It is also possible to detect operating data from machines from a plurality of parallel production lines or assembly lines. The operating data of the different production lines can hereby be stored in the abstraction data. The different production lines can at least partly have the same machines. In this way, the operating data of a production line can contribute to the improvement of the production in another production line.
The detected operating data of the respective machine can e.g. be data from the machine itself or data of the process carried out by the machine and/or data that relate to the workpiece processed by the machine. By way of example, the data of the machine itself can indicate a location or an identification number of the machine. The data of the process carried out by the machine can e.g. indicate a rotational speed, a temperature or a pressure that is generated by the machine.
The data that relate to the workpiece can e.g. comprise the position and/or the offset of a borehole.
The operating data can be collected and stored by a central server. The operating data can e.g. be transmitted via the protocols TCP (transmission control protocol), UDP (user datagram protocol), HTTP (hypertext transfer protocol) and/or MQTT (message queue telemetry transport) or by means of the web socket protocol. Alternatively or additionally, the operating data can also be transmitted via a serial interface (e.g. EIA-232 or EI-A485).

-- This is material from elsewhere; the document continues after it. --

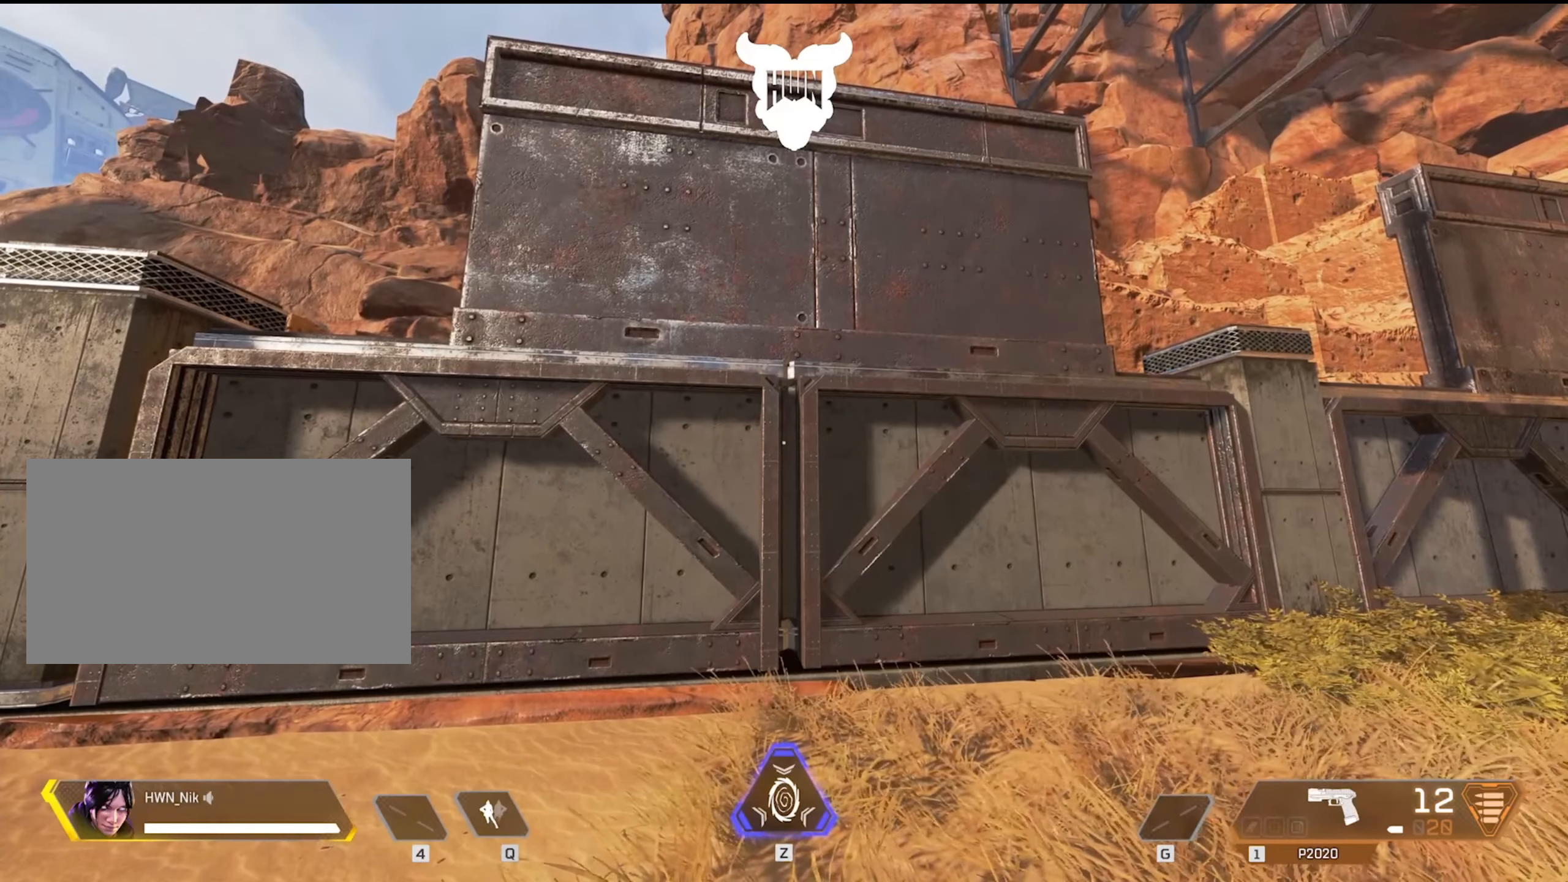
{"keys": [], "mouse": [], "events": []}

Advantageous further developments of the invention are described in the description, in the drawing and in the dependent claims.
In accordance with a first advantageous embodiment of the invention, the analysis is used to control, in particular automatically control, at least one of the machines. This means that a feedback to the machine takes place, whereby the machine can be regulated. The analysis therefore contributes to changing the behavior or the control of one of the machines. A fully automatic setting, e.g. of parameters, can in particular take place. An automatic improvement of the production can hereby be achieved.
The feedback to the machine can e.g. take place by means of HTTP, MQTT, via a serial interface and/or by means of web sockets.
The analysis is preferably used in order to achieve an optimization, in particular an automatic optimization, of the operation of at least one of the machines. As already stated above in an exemplary manner, problems of individual machines can be recognized by the analysis of errors in a production process. The operation of the machine recognized as an error source can hereby then be changed in order to improve or optimize the operation of this machine. For this purpose, an ideal or optimized operating setting can be derived from the set of abstraction data. Settings which are, for example, used by other machines of the same type that work free of error can preferably be determined from the abstraction data. The optimization can preferably also take place in the context of the other machines, i.e. the setting of a machine can take place in dependence on preceding or following machines in order to utilize synergistic effects with the setting. The utilization of the synergistic effects is particularly simple through the abstraction data since the abstraction data can be read by any desired processes on the basis of their data format. Furthermore, new machines, processes and/or sensors of the same type can be inserted seamlessly into the system environment, for example in the design of a further assembly line. The integration demand in effort and cost can therefore be greatly reduced.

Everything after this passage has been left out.